21stCenturyJudaism.com

The website of Rabbi Moshe Pitchon

Who is Afraid of Israel’s Supreme Court?

In a democratic society, the primary activity of a Supreme Court consists in policing the practices of state and private organizations that impose their aims by trespassing into the individual realm of its citizens.

 

            Not surprisingly, Supreme Courts worldwide are the priority stumbling block that needs to be neutralized in the agenda of would-be authoritarian and theocratic states.

 

            The Israeli Supreme Court, for sure, is not exempt from occasionally lapsing into the rights of state and religion.
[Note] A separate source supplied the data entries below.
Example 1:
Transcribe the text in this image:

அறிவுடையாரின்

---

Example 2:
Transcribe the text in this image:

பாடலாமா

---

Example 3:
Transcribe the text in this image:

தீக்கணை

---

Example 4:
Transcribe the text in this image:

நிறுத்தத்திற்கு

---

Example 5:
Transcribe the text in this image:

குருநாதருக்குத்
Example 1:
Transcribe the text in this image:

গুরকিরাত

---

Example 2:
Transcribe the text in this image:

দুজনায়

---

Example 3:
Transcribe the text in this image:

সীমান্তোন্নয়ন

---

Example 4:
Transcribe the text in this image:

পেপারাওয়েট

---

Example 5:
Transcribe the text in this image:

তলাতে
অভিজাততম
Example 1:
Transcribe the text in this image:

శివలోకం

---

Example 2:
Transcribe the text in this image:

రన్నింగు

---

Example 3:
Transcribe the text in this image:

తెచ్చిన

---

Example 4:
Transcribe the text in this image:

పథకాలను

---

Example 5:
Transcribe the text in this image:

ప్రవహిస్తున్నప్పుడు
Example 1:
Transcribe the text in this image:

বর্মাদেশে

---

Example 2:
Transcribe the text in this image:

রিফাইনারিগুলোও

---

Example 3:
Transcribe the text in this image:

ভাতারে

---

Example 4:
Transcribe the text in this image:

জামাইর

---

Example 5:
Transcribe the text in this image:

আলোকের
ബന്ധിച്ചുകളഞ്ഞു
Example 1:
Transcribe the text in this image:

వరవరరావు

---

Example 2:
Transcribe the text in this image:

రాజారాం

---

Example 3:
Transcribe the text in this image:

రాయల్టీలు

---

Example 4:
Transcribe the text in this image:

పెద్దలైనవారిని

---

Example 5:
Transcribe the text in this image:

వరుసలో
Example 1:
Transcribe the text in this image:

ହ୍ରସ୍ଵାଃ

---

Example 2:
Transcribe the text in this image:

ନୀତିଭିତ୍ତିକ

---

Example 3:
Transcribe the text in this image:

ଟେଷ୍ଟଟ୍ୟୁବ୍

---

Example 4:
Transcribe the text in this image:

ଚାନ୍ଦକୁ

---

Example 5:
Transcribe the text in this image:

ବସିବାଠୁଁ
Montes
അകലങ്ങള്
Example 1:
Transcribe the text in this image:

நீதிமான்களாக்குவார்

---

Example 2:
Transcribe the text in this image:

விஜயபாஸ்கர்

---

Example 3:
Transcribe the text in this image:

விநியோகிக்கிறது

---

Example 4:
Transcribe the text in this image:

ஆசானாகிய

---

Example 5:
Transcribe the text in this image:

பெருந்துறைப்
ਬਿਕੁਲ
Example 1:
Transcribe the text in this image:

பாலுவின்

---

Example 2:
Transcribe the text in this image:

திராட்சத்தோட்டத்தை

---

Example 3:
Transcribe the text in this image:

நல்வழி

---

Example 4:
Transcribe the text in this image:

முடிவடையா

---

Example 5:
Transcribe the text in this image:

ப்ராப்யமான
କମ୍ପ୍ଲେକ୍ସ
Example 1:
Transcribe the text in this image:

However, by not having a Constitution delineating the parameters of institutional activities, the Israeli Supreme Court has to fill the gaps created by incomplete or lack of legislation and times erring as it does it.

 

            Israel’s recently elected 37th government is dominated by a coalition of parties and individuals uncompromisingly set on subduing the country’s legal system in what many observers characterize as a “hostile take-over” of the country’s democratic institutions.

 

            At the bottom is whether Israel is to be a pluralistic democracy or, like Iran, a theocratic entity.

 

           

Religious Zionists, with their aim of extending Israeli sovereignty and rebuilding Jerusalem’s Temple, and Haredi sectarians convinced that theirs is the only “real” Judaism are primarily responsible for the tension that has characterized the relationship between the Supreme Court and governments from the right and sects of Haredi Jews.  Since the state’s foundation, this tension has been brewing increasingly, now reaching a precarious breaking point.